#### [ACTION ITEM]
Range to reproduce from the entries below: the line with "left elbow: (847, 585)", the line with "right shoulder: (867, 506)", and every line in between. Give them exactly and give nothing else.

#### [Data items]
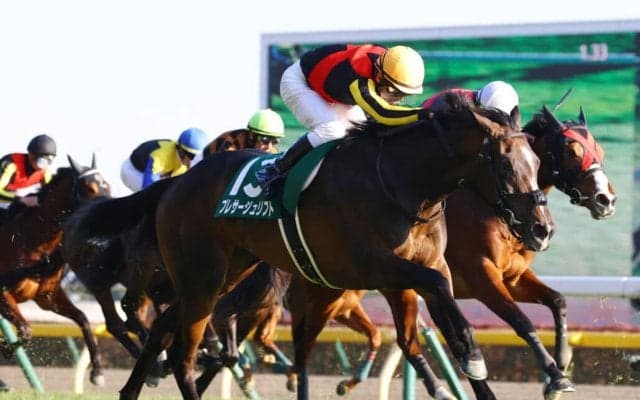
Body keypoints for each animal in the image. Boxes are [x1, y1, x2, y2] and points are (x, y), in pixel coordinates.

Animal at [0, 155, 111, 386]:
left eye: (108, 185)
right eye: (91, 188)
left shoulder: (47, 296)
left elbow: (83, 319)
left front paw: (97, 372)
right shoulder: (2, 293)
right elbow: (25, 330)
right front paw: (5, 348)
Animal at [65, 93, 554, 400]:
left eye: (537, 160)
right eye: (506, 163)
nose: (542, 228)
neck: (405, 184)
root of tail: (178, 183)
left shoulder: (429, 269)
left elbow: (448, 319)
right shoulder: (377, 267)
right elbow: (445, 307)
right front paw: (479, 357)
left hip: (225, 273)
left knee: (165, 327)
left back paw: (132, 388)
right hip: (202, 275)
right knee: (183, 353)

* * *

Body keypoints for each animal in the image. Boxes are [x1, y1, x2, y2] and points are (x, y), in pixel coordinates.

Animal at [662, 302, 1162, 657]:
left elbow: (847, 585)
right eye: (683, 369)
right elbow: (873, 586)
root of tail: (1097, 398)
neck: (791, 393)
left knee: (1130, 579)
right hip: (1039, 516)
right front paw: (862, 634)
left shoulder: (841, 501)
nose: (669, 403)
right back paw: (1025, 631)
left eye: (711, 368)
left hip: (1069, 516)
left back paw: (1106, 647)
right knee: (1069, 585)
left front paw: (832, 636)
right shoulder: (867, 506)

#### [SOLUTION TO THE PROBLEM]
left elbow: (847, 585)
right eye: (683, 369)
right elbow: (873, 586)
root of tail: (1097, 398)
neck: (791, 393)
left knee: (1130, 579)
right hip: (1039, 516)
right front paw: (862, 634)
left shoulder: (841, 501)
nose: (669, 403)
right back paw: (1025, 631)
left eye: (711, 368)
left hip: (1069, 516)
left back paw: (1106, 647)
right knee: (1069, 585)
left front paw: (832, 636)
right shoulder: (867, 506)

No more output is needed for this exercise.